▶ **Provided data**:
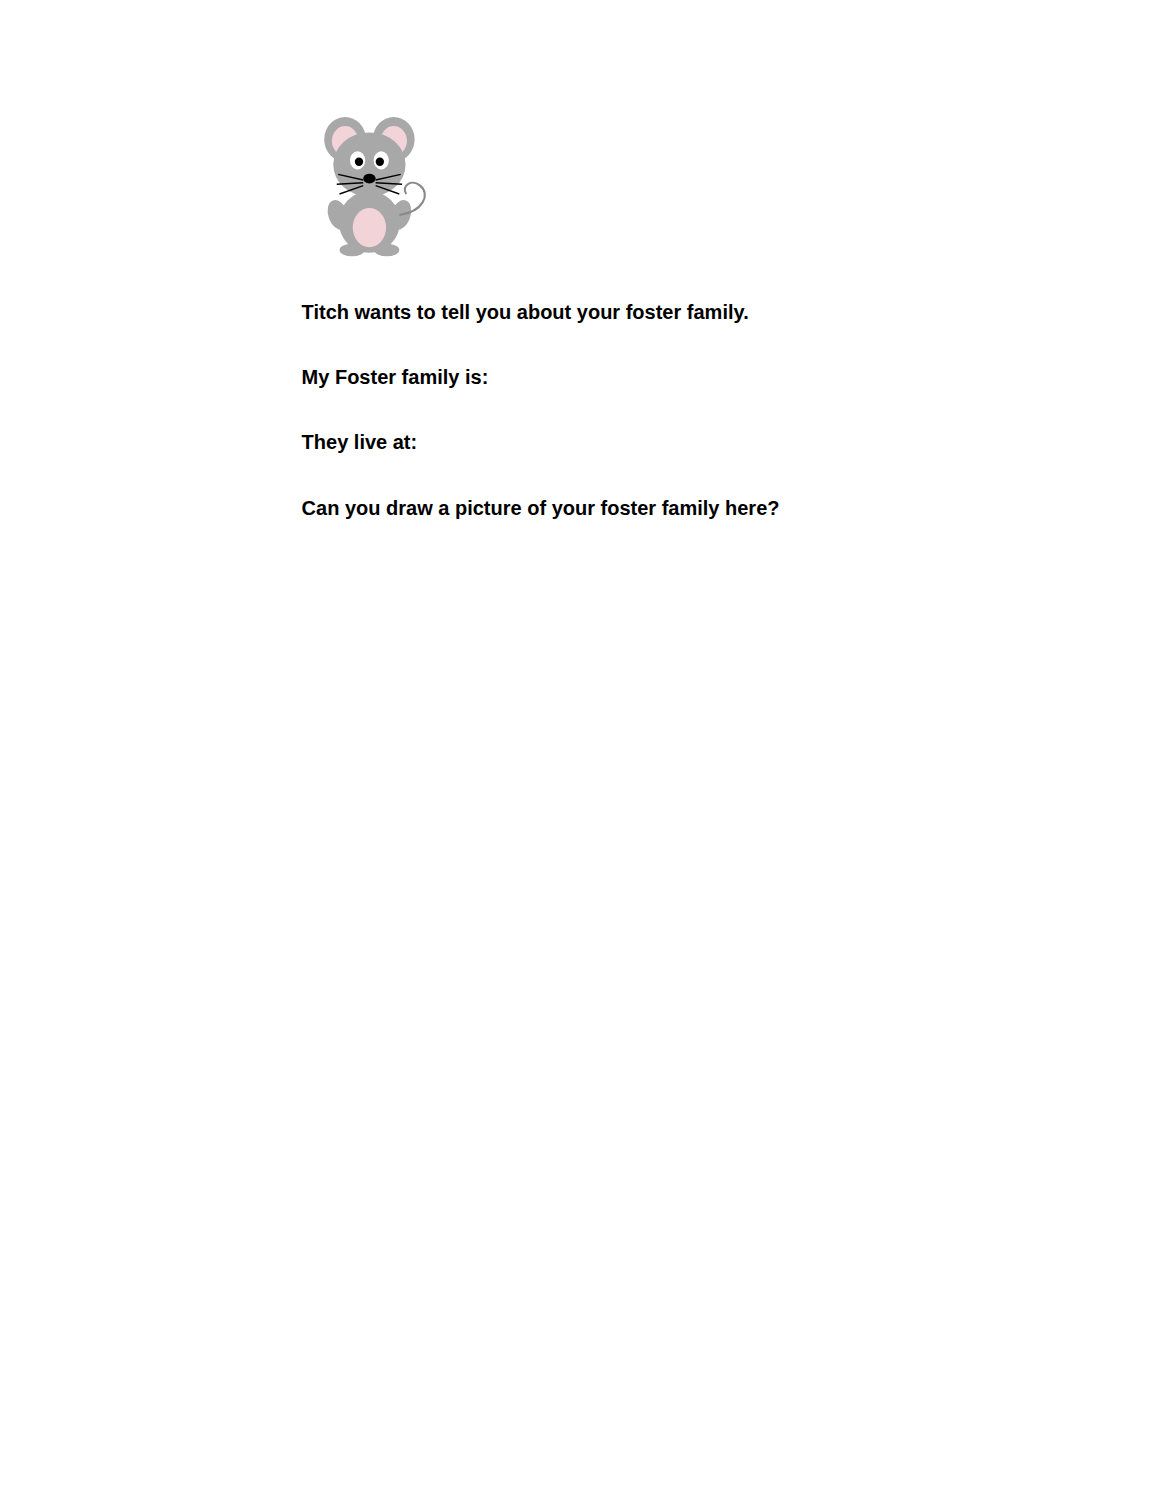Titch wants to tell you about your foster family.
My Foster family is:
They live at:
Can you draw a picture of your foster family here?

▶ **Work instructions**: Restate the listing above word for word and skip each picture.

▶ **Result below**:
Titch wants to tell you about your foster family.
My Foster family is:
They live at:
Can you draw a picture of your foster family here?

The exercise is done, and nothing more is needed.